> [Source data]:
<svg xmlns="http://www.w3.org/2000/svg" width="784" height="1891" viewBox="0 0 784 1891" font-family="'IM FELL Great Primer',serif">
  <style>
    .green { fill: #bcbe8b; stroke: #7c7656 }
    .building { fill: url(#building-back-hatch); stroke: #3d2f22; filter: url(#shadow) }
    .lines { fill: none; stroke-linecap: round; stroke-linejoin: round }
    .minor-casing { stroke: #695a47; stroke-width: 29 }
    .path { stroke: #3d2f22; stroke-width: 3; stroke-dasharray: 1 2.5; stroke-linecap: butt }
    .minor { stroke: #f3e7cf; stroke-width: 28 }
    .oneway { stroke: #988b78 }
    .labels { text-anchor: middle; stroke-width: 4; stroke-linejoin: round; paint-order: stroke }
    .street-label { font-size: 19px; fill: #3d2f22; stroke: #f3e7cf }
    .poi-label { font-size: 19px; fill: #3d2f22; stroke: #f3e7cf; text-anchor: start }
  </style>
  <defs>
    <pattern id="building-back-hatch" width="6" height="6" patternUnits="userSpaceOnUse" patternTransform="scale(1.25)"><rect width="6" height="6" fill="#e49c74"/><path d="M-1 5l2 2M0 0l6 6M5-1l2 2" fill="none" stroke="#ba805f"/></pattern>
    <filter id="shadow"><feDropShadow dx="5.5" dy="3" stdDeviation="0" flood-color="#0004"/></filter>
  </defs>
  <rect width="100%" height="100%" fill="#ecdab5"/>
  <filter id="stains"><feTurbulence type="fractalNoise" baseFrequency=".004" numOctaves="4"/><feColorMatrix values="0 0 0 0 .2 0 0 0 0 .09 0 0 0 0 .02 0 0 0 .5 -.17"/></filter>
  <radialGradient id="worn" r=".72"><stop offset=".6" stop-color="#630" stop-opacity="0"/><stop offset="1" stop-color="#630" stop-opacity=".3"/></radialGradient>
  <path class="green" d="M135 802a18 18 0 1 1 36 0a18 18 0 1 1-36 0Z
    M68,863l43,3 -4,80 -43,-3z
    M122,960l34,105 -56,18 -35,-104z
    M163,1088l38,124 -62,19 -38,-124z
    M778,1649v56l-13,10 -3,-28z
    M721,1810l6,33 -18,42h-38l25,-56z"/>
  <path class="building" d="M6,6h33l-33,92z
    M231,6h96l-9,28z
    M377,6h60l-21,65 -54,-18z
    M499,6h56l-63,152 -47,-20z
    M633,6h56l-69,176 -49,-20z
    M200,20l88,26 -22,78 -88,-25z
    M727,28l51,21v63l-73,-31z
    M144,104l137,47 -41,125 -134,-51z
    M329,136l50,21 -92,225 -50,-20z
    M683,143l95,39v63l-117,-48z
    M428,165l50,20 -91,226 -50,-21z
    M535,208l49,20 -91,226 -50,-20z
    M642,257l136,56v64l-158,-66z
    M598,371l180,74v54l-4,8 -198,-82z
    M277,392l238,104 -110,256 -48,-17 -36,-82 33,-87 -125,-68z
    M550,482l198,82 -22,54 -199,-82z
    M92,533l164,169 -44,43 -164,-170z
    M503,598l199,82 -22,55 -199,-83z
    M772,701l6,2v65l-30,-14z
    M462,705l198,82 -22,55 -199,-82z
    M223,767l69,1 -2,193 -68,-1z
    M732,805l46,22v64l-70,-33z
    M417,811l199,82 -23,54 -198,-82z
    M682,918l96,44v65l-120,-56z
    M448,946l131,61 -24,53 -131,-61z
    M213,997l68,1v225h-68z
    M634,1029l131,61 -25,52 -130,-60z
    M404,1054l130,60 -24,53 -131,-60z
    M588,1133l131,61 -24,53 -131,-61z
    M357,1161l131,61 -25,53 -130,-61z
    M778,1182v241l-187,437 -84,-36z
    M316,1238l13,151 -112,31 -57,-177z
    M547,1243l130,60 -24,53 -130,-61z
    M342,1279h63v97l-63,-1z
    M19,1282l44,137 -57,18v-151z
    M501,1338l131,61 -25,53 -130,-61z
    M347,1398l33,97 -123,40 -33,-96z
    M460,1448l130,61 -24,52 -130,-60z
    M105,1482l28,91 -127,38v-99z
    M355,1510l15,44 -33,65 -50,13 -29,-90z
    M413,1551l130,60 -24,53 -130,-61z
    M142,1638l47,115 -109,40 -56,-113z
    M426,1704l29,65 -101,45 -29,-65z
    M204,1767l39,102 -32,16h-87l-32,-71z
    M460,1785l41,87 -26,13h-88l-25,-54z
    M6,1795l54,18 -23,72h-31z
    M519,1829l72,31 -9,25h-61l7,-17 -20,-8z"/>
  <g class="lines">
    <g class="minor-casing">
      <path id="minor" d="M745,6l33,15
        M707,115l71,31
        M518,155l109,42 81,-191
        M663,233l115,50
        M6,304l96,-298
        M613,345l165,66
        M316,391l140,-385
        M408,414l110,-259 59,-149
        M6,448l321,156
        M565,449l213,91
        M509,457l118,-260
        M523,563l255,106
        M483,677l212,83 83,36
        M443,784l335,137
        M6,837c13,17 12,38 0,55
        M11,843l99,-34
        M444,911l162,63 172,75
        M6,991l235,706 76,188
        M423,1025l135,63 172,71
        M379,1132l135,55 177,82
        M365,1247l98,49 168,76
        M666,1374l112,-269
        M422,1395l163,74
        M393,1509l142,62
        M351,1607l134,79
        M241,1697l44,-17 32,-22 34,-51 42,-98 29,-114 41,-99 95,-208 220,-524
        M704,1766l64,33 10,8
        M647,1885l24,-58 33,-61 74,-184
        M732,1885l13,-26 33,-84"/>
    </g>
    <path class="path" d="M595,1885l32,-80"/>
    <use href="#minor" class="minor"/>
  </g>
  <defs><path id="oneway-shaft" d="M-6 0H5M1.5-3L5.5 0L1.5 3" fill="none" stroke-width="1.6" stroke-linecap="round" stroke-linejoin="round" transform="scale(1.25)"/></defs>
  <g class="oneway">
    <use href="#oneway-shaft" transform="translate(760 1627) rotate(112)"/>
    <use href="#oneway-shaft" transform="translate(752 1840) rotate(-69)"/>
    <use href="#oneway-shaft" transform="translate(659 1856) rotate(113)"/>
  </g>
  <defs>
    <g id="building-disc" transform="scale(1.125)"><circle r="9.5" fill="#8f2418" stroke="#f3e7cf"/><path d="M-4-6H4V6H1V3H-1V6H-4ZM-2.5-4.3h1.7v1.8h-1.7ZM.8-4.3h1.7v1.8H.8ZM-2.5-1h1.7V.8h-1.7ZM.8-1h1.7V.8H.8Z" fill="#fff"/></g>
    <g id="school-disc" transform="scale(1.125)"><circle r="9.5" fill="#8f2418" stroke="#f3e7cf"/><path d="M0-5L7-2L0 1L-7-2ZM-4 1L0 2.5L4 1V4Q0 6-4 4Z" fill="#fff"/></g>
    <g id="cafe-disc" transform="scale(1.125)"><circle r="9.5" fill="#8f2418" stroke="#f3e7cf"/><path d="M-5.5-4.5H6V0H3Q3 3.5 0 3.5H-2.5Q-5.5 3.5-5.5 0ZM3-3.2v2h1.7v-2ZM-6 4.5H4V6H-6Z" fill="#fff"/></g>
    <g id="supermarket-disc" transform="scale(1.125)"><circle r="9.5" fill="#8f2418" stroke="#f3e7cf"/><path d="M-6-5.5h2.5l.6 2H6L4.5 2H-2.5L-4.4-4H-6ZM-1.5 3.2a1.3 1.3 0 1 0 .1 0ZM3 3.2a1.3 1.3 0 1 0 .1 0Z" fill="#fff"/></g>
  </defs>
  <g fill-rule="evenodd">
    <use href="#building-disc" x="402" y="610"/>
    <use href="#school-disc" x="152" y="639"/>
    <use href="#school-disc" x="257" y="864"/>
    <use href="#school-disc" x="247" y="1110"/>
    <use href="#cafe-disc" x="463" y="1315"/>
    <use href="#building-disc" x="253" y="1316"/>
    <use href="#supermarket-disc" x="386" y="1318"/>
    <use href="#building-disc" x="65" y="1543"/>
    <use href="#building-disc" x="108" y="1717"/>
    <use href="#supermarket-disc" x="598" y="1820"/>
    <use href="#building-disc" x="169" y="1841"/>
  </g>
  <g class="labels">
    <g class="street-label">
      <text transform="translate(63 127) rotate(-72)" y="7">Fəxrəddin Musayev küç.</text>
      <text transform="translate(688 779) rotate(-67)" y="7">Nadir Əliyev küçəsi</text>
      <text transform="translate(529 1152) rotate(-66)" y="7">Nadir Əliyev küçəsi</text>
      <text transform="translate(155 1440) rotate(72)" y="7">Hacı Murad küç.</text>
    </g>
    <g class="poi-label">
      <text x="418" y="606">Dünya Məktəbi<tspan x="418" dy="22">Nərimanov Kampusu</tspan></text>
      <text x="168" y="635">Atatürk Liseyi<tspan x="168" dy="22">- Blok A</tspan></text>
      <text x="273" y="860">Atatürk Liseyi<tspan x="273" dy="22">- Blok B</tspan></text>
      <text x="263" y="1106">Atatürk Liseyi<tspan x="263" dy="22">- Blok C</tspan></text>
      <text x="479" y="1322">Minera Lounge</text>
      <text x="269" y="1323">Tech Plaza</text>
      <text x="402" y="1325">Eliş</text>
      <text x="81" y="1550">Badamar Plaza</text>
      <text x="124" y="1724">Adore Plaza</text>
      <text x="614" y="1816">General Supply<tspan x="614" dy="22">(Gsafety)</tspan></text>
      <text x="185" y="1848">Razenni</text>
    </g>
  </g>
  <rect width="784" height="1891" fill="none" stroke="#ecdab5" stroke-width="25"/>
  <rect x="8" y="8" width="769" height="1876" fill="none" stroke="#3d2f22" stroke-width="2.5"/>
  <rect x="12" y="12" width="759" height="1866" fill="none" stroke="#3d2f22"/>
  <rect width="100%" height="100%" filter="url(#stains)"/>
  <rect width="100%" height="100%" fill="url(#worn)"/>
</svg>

> [Task details]: Could you copy each line of the material that holds "lines"?

> [Exercise output]:
    .lines { fill: none; stroke-linecap: round; stroke-linejoin: round }
  <g class="lines">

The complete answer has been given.